I need each line of the entries below that includes the string "name".

- [RECORDS FOR THE EXERCISE]:
━━━━━━━━━━━━━━━━━━━━

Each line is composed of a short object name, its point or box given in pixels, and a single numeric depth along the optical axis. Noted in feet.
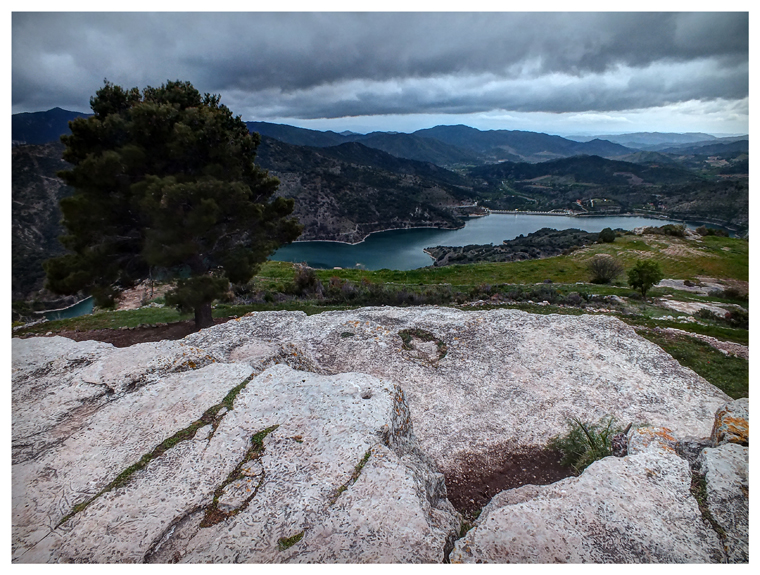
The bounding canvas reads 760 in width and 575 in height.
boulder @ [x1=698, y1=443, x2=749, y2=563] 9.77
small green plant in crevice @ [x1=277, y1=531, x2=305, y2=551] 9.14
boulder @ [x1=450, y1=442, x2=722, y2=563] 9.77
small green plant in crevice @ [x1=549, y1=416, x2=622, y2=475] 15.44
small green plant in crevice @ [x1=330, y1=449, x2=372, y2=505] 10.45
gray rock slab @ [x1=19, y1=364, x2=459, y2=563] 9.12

━━━━━━━━━━━━━━━━━━━━

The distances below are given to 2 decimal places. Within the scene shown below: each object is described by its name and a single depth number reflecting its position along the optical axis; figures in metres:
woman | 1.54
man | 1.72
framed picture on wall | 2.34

━━━━━━━━━━━━━━━━━━━━

- [EXERCISE OUTPUT]:
Each line is composed of a short object name, its point or box given in pixels, and a single numeric depth along the optical axis. Noted in feet.
The distances below are given to 2 decimal places. Within the scene shown below: each object is described by its name and a single depth number reflecting its position along the optical axis; figures in metres:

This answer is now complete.